Film ambitieux, tourné en cinémascope, Mille mois a nécessité un montage financier impliquant trois pays - la France, la Belgique et le Maroc - un distributeur important - MK2 - et la maison de production Gloria Films. En sus des prix obtenus à Cannes, deux bonnes nouvelles ont été annoncées à Faouzi. D’une part, son film a été vendu pour une distribution au Canada, en Italie, en Suisse et en Belgique. D’autre part, il a reçu de multiples sollicitations pour des festivals aux États-Unis, en Australie, en Égypte et en Corée, entre autres. Sans compter le Festival International du Film de Marrakech où Mille mois trouvera tout naturellement sa place.

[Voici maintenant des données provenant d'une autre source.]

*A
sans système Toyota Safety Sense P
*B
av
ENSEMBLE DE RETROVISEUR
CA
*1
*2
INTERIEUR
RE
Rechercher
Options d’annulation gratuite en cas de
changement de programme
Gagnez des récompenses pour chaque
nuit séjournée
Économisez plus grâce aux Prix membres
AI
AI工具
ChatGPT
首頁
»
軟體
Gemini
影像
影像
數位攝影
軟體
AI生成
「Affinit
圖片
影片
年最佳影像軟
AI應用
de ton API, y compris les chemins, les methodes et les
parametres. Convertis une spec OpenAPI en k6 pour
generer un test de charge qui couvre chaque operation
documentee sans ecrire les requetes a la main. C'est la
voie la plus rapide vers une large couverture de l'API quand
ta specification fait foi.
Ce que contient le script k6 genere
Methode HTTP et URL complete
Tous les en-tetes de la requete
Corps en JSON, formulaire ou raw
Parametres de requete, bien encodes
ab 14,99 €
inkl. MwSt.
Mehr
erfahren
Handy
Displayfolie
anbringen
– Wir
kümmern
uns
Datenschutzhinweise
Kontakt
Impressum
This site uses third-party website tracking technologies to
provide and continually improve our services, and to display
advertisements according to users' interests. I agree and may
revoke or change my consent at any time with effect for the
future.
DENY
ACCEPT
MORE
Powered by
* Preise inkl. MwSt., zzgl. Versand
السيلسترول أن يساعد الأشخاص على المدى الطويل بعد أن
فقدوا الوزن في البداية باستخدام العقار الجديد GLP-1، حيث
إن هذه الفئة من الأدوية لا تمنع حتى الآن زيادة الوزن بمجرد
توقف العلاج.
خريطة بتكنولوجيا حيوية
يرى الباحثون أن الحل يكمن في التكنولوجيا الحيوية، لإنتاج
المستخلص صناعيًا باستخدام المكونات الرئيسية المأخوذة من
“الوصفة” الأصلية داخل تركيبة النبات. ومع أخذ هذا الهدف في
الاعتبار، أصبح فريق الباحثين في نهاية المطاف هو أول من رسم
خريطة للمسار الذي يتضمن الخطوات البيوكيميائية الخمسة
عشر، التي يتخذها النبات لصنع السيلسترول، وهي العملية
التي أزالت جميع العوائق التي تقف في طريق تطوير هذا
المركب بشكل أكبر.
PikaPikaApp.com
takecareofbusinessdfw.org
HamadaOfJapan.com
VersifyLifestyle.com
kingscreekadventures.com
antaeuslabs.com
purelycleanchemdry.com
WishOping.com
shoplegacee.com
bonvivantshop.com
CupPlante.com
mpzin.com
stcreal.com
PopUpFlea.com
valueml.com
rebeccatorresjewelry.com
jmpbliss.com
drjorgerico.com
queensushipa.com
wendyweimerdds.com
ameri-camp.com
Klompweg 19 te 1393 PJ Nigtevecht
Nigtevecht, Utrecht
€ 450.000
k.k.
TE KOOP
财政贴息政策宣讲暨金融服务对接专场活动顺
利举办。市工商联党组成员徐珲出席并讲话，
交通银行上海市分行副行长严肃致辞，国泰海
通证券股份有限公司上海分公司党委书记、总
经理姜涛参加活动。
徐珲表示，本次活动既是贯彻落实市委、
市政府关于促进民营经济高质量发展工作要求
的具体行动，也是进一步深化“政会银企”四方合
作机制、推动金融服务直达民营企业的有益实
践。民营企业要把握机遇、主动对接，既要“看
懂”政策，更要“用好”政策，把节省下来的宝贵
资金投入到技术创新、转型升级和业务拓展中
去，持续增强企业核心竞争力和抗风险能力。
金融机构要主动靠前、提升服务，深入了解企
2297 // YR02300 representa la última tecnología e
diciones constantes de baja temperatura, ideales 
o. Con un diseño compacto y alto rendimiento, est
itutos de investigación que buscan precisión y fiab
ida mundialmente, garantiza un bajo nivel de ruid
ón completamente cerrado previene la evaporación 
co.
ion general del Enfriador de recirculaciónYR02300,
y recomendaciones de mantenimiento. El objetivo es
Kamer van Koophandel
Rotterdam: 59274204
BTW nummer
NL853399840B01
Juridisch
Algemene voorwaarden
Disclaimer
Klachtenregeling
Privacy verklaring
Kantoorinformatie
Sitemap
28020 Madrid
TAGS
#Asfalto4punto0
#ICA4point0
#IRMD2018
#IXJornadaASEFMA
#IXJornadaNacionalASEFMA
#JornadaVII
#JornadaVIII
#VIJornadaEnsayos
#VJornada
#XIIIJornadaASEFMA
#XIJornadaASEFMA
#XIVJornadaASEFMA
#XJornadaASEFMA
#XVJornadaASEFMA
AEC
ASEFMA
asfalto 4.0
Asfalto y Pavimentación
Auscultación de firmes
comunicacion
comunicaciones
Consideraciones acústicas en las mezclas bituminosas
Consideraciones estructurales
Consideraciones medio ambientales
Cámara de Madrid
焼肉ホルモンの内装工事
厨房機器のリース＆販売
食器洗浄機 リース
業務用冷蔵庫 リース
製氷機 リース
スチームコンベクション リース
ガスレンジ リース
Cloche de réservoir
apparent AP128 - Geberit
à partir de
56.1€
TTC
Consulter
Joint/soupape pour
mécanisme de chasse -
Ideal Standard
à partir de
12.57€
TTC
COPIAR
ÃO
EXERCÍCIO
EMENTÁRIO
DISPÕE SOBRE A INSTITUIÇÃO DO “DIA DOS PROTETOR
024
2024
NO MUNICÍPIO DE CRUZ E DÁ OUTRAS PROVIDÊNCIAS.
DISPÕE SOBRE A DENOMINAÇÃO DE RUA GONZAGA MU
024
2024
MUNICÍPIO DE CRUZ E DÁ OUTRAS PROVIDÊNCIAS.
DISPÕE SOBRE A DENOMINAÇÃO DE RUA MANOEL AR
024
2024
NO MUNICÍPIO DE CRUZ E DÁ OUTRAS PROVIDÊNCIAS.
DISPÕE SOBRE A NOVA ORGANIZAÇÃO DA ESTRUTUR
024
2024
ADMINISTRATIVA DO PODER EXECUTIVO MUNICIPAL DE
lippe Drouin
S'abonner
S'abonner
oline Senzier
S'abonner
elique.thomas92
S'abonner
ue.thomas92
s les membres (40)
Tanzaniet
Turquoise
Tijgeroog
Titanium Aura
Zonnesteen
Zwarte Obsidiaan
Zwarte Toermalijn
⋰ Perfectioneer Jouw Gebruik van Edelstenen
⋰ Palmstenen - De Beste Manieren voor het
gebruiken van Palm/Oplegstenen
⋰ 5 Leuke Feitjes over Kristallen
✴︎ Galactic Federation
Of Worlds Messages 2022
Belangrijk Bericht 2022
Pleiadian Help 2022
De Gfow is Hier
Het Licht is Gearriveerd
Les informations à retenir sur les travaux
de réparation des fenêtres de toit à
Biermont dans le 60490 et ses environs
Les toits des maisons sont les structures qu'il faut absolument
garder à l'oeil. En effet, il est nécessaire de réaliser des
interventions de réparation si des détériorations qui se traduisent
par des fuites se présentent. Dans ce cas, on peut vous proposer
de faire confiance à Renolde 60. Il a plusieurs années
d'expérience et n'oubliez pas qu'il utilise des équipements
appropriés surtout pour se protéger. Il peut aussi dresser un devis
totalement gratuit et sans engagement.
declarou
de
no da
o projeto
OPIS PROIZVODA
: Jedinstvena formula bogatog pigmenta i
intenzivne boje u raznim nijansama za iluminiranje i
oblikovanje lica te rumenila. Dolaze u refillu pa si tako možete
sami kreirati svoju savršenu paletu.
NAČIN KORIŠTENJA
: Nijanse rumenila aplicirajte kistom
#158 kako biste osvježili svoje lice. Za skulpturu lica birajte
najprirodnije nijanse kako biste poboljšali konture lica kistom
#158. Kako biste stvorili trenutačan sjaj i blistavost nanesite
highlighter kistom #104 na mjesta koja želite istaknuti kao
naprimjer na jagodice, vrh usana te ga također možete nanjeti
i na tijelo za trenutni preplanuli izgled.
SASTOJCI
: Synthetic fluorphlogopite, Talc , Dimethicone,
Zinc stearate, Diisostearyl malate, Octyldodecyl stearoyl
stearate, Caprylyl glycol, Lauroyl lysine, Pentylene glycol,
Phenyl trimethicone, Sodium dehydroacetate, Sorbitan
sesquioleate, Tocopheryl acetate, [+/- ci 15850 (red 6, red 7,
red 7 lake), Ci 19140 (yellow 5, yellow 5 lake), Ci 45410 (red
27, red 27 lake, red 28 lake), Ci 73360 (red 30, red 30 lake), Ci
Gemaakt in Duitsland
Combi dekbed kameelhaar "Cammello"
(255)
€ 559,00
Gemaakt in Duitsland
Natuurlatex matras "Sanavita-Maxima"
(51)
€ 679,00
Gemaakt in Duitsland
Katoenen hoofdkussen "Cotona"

Si, en France, la sortie en salles est prévue en octobre, le public marocain devra patienter au moins jusqu’à la fin de l’année. Certains thèmes ne manqueront pas de faire réfléchir le spectateur. Tout spécialement ceux de l’autorité - matérialisée par la chaise de l’instituteur rural - de l’arbitraire du pouvoir - l’action se situe en 1981, pendant les « années noires » - de la condition féminine - l’un des personnages, fille de caïd, est une sorte de pionnière de la libération à laquelle aspirent les femmes marocaines d’aujourd’hui...
Pour Faouzi Bensaïdi, extêmement soucieux du détail, la place de la lumière est primordiale, de même que celle du son. Lorsqu’on émet des regrets sur sa très fréquente utilisation de plans larges ou fixes, il réplique “ que le plan large contribue énormément au parti pris esthétique du film Mille mois est anti-télévision. ” À voir donc impérativement en salle obscure...
Quoi qu’il en soit, personne ne pourra prétendre qu’il fait un cinéma facile. Lui-même qualifie sa démarche artistique d’elliptique, tout en attachant une grande importance à ce qu’on la comprenne. “ J’aime bien déjouer les attentes du public ”, dit-il, l’oeil pétillant de malice.
Et d’ajouter, ce qui est la marque des vrais créateurs :
“ Je propose une manière personnelle de regarder le monde et les êtres ”.